Biskind appropriately bookends his journey with the equally self centered and no less destructive Jake LaMotta in Scorsese's brilliant film "Raging Bull". Biskind makes a fascinating point that Wyatt and Jake form a symbollic summation of a decade that could have been.

"Easy Riders and Ragin Bulls" pulls few punches and makes for an excellent summer read for anyone interested in Hollywood History.

Rating: 5 stars
Summary: Energizing and Electric View of Film in the '70s and Today
Review: Peter Biskind has created a tell-all of the '70s Hollywood scene that, while certainly not the gospel truth (as most recollections have been dated by time, drugs and venom), is about as juicy a portrait of the "last golden age of film" as we're likely to see.
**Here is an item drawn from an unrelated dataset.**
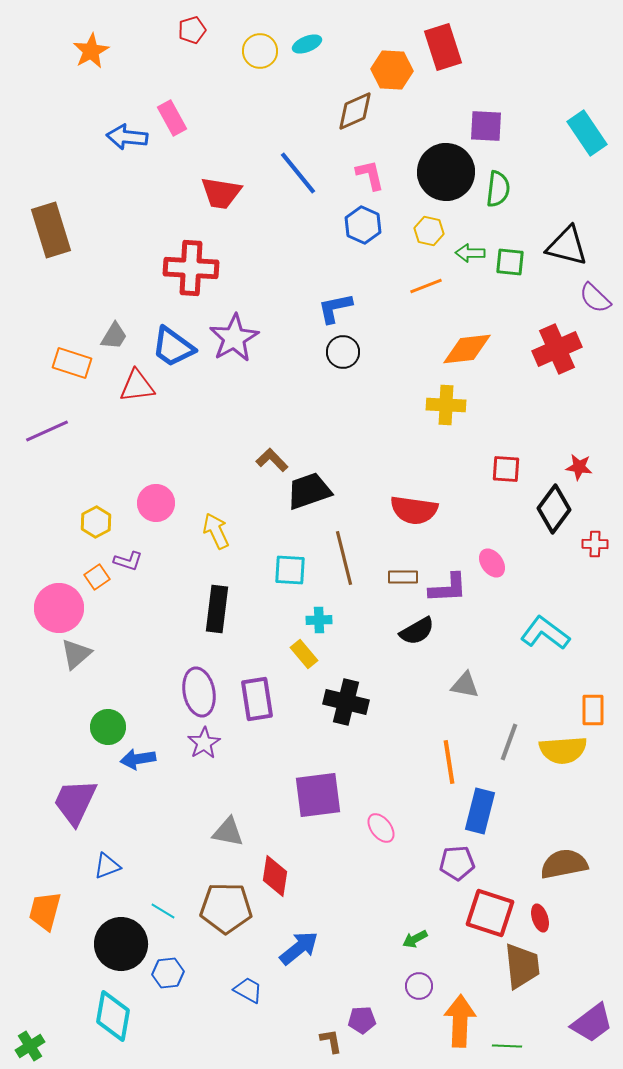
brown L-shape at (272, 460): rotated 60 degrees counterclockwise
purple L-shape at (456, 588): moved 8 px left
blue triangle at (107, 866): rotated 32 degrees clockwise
The principal actors, writers, directors, producers and executives are all portrayed, none sainted nor scandalized, but shown as flawed and incomplete people striving to create perfect cinema.

Biased as it is in its depiction of the '70s as the last great age of Hollywood before Lucas, Spielberg and the film school whiz kids broke box office records and forced film to become a billion-dollar business, "Easy Riders" is written with passion for its material and conviction in its opinions. While it can be argued that film has always been a business, it's generally noted that the "Jaws" and "Star Wars" blockbuster era has eroded the quality of filmmaking in favor of "high concept," lowbrow films that appeal to the widest demographic and lend themselves easily to sequels, cross-marketing and franchise-building. Gone are the days when the studios seemed to care about the stories they were telling as much as the profits they could see, once those numbers were driven into the heretofore-unseen stratosphere of $100 million and above.

For those who long for a day when films seemed to be "about" something, when a band of filmmakers defied the studios to create dark, gritty pictures that hit the audience harder than they'd been hit before; for people who get a kick out of the backstabbing, lies and deceit inherent in any real-life soap opera -- which Hollywood excels at second only to Capitol Hill, but with more attractive people -- or for those who love film in general, this book is a must-read.

Rating: 5 stars
Summary: I asked Coppola about it
Review: I was at the Niebaum-Coppola winery in Napa, CA in Spring, 2002; and Frances Ford Coppola was there receiving visitors in the wine bar. Most of the people were Midwesterners who wanted to sit on his lap and get a picture, or some similarly innane thing. I know that this would be my chance ot test him on this book. I sauntered up to him and asked him about the book, and asked if it was true. He gasped and said that it was all lies. He said that Biskind was a jerk and he "...merely took the one vice each of us had and blew it out of proportion." Thus, Coppola seemed to affirm the validity of the tales in Biskinds book. I have a tremendous admiration and respect for FFC, but I didn't want to miss the opportunity to rib him a bit.

Rating: 5 stars
Summary: Just great
Review: This is just the best book I've ever read. It's fast paced,
tremendously entertaining (full of gossip) and, you also learn
(quite) a lot about the american movie industry in the seventies,
a period in Hollywood history considered as the greatest ever, with such films like Easy Rider, Taxi Driver, The Godfather, Jaws, Starwars, Raging Bull by the world's now greatest directors like Scorcese, Hopper, Coppola and Spielberg. If you
look for just one summerread, make sure this is it!

Rating: 5 stars
Summary: Just great
Review: This is just the best book that I've ever read. It's fast paced,
tremendously entertaining (full of gossip), plus, you also learn (quite) a lot about the movie industry in the seventies, a period in moviemaking considered as the best ever. If you want an excellent, entertaining summer read, don't look further, this is it.